If you are starting from raw 10x output, consider calling cells with EmptyDrops before DecontX; it models whether a barcode’s profile deviates from the ambient pool and helps avoid passing empty droplets downstream. That separation of concerns—first decide which barcodes are cells, then decontaminate cell profiles—reduces over‑correction risks and speeds analysis.

Choosing among alternatives: DecontX, SoupX, and CellBender

No single method dominates every dataset, so it helps to know the trade‑offs.

SoupX estimates the ambient expression profile from empty droplets, infers a per‑cell contamination fraction, and adjusts counts accordingly. It integrates easily with popular R workflows and performs well when empty droplets are plentiful and representative. Because it relies on that ambient profile, thoughtful parameterization—especially in necrotic or unusually sparse datasets—can make a noticeable difference.

CellBender remove‑background takes a different route. It trains a deep generative model that jointly infers which barcodes are real cells and what portion of their counts come from background ambient RNA (and, in some modes, barcode swapping). It often excels on very large 10x datasets, but it expects raw CellRanger HDF5 input and benefits from a GPU. The command‑line interface makes it straightforward to slot into a preprocessing stage before Seurat or Scanpy.

DecontX’s sweet spot is when you trust your clusters or have coarse labels you can supply.

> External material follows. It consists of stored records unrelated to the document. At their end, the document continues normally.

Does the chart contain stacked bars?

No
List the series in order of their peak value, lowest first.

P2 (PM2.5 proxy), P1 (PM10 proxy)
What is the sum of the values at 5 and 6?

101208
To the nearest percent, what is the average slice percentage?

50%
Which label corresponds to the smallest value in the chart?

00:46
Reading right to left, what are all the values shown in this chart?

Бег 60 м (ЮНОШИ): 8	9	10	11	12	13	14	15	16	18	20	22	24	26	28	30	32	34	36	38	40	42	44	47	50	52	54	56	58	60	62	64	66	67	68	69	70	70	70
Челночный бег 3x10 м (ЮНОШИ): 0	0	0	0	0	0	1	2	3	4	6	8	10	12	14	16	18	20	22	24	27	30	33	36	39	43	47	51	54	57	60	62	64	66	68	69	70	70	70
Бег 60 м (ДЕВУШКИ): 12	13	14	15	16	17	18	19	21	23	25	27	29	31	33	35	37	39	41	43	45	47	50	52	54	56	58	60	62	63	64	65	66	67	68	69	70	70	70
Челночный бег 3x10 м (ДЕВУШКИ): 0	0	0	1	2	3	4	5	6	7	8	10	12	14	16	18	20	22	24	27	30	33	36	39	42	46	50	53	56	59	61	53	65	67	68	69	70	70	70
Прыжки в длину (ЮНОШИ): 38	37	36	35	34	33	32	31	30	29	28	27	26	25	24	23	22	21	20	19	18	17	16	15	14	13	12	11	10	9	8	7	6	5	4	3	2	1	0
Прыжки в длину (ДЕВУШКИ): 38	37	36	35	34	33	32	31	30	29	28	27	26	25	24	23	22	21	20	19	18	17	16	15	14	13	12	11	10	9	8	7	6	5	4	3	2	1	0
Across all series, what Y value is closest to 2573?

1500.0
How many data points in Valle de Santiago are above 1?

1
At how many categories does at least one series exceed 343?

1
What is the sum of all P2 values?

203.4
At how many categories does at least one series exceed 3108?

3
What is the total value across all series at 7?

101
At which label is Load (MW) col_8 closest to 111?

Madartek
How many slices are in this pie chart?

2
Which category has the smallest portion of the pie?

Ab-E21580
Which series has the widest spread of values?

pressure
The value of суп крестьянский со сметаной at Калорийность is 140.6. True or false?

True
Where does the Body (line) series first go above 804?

By modeling contamination as coming from other observed populations, it tends to preserve rare‑cell markers that might be over‑subtracted by purely global background models, while still shrinking the diffuse halo of high‑abundance markers around dominant cell types. In cross‑platform benchmarks, it reduces spurious cross‑population signal and tightens clusters without flattening meaningful within‑cluster heterogeneity.

In practice, a robust pipeline often uses these tools in sequence or combination. For example, call cells with EmptyDrops, run DecontX to remove population‑informed ambient signal, and—on especially large or messy datasets—validate with SoupX or CellBender to check that marker restoration and cluster structure behave as expected. The goal isn’t to force methods to agree; it’s to ensure that your biological conclusions no longer hinge on background artifacts.

Summary / Takeaways

Ambient RNA is not a niche annoyance; it’s a pervasive confounder in droplet‑based scRNA‑seq that can erode marker specificity, blur clusters, and mislead biological inferences. DecontX offers a principled, Bayesian fix that respects population structure and produces per‑cell contamination estimates you can trust. SoupX and CellBender provide complementary angles—one leveraging empty droplets for a clean ambient profile, the other learning background with a deep generative model—so you can tailor decontamination to your data and compute budget. As a simple next step, run a small end‑to‑end test: call cells, apply DecontX, and compare cluster separations and marker distributions before and after. If the biology snaps into focus, you’ve likely removed an ambient fog you could see but couldn’t name.